Scoring formula for \({R}^{2}\):
$${R}^{2}=1-\frac{{\sum }_{i=1}^{N}\left({y}_{i},{\widehat{y}}_{i}\right)}{{\sum }_{i=1}^{N}{\left({y}_{i},\overline{y }\right)}^{2}}$$
(18)
In this expression, \({y}_{i}\) represents the true value, \({\widehat{y}}_{i}\) represents the predicted value, \(\overline{y }\) represents the sample mean, and \(N\) represents the sample size. A higher \({R}^{2}\) value indicates better performance. When the predictive model makes no errors, \({R}^{2}\) achieves the maximum value of 1.
Scoring formula for \({\text{AUC}}\):
$$AUC=\left[\sum_{i\in \,Positive\, sample\, se{\text{t}}}r(i)-\frac{M(M+1)}{2}\right]/M(N-M)$$
(20)
In this expression, \(r(i)\) represents the ranking number of positive samples in the data set, \(M\) represents the number of positive samples in the data set, and \(N\) represents the total number of samples in the data set.
(3) Active control methods
In the actual production process, manufacturing process data of industrial products is first transmitted to edge computing nodes through Ethernet. The edge computing nodes use important quality-related parameter selection rules to filter and reduce data, and make real-time quality predictions for products as qualified or non-qualified based on the quality active prediction model deployed on the edge computing nodes.
Active control methods refer to calculating the difference between the actual qualified rate of the produced product and the predicted qualified rate of products. If this difference is greater than a certain threshold, the edge computing layer will generate corresponding process adjustment control instructions and send them to the relevant processing equipment, such as adjusting spindle speed, feed rate, etc.

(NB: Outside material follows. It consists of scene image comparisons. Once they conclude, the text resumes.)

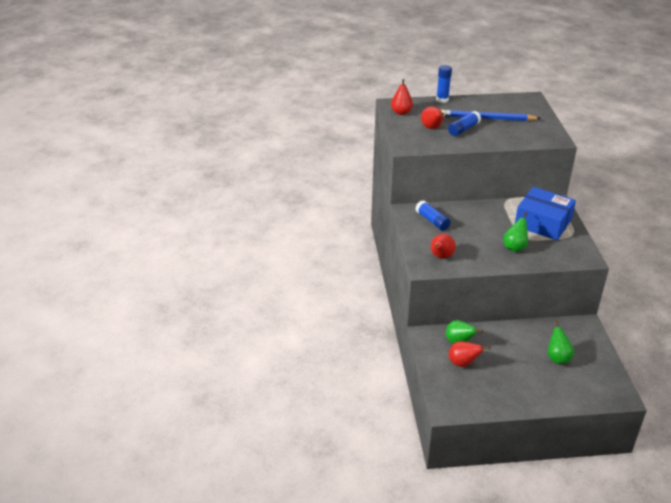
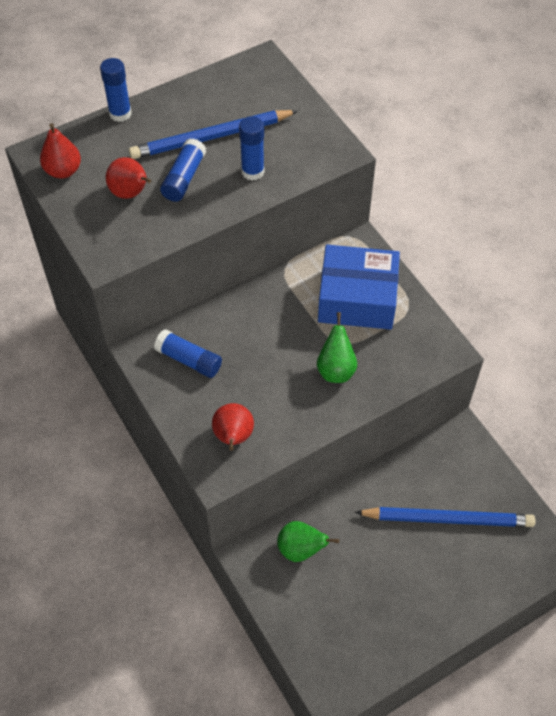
camera: 25 degrees left, 20 degrees up
red pear [449,341,490,367] -> none
green pear [548,319,574,364] -> blue pencil [355,507,536,527]
none -> blue glue stick [239,116,265,181]

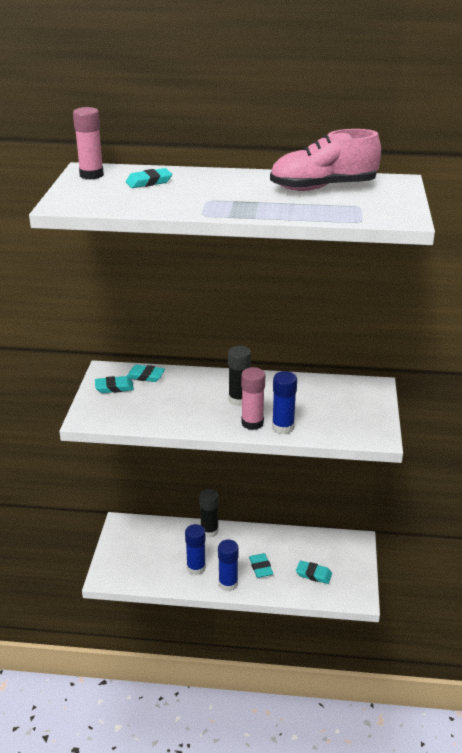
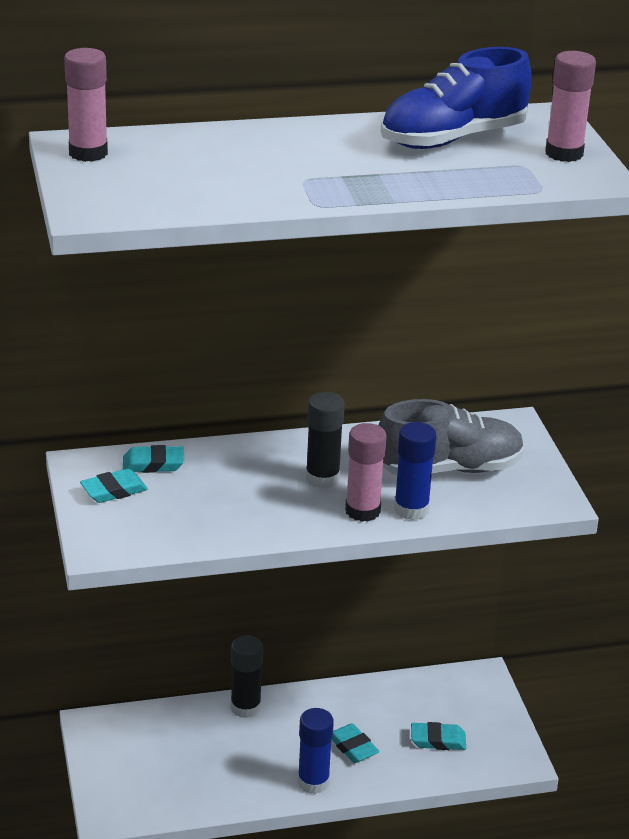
camera: 20 degrees left, 0 degrees up
turquoise eraser [126,168,172,188] -> none
blue glue stick [185,524,206,575] -> none
pink shoe [270,129,381,191] -> blue shoe [381,47,532,149]
none -> grey shoe [378,399,524,475]
none -> pink glue stick [545,51,596,162]

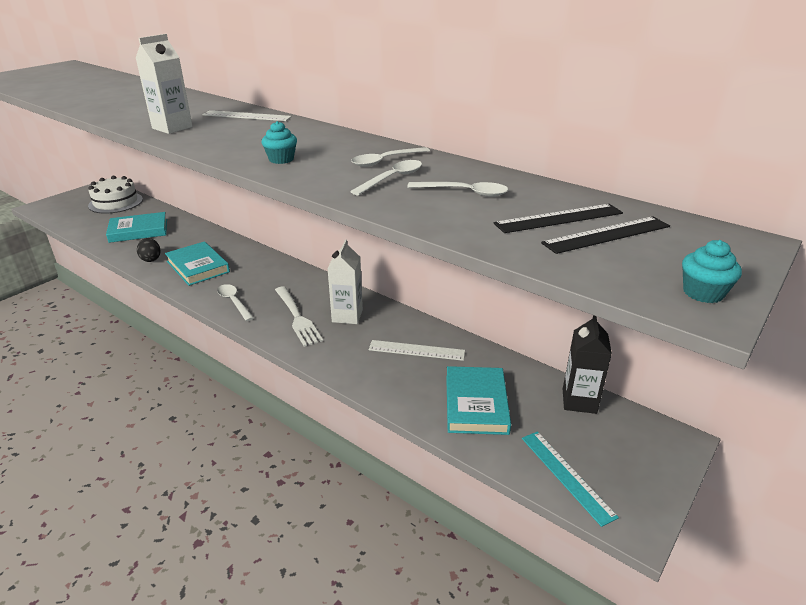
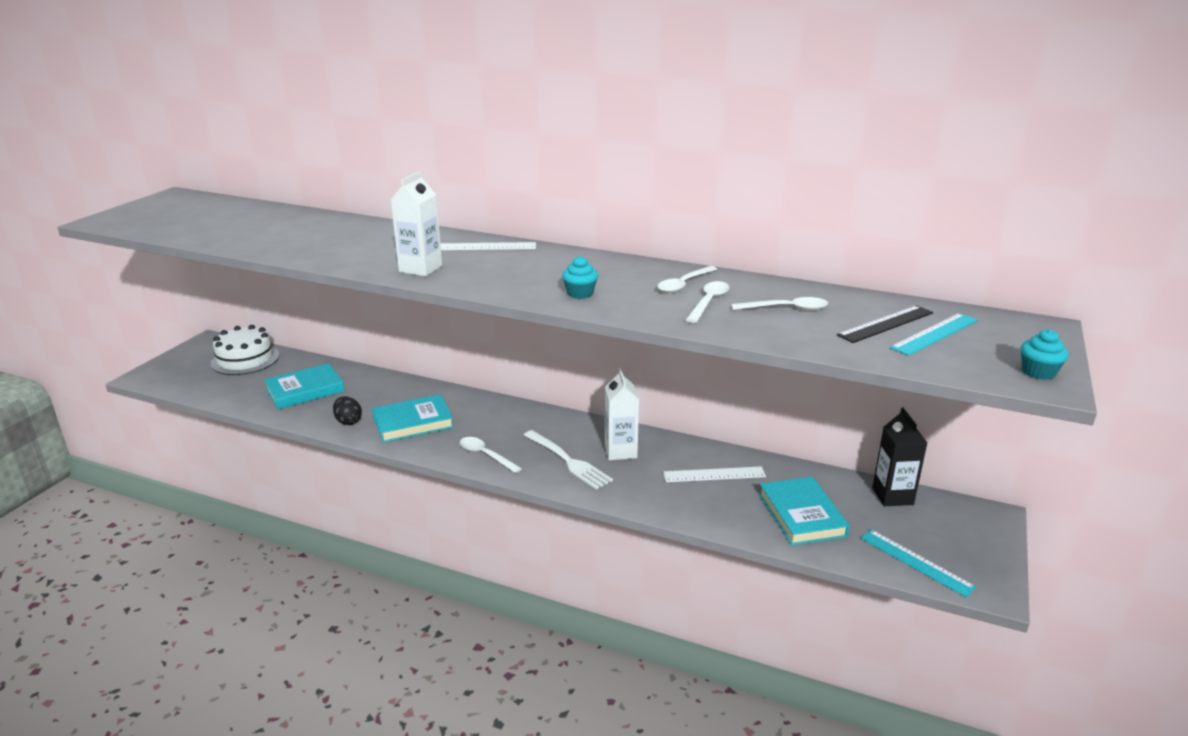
camera: 15 degrees left, 5 degrees down
turquoise book [165,241,230,286] -> turquoise book turned 60 degrees counterclockwise [372,394,454,443]
black ruler [541,217,670,254] -> turquoise ruler [890,313,978,356]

Edge computing-based proactive control method for industrial product manufacturing quality prediction, It characteristics lie in the calculation formula for the difference \(\Delta Q\) between the actual qualified rate of the produced product and the qualified rate of products with prediction results, which is as follows:
$$\Delta Q=\frac{{q}_{1}}{{Q}_{1}}-\frac{{q}_{2 }}{{Q}_{2}}$$
(21)
In the formula, \({q}_{1}\) and \({q}_{2}\) respectively represent the number of qualified products in the actual output, and the number of qualified products with prediction results; \({Q}_{1}\) and \({Q}_{2}\) respectively represent the total number of products in the actual output, and the total number of products with prediction results.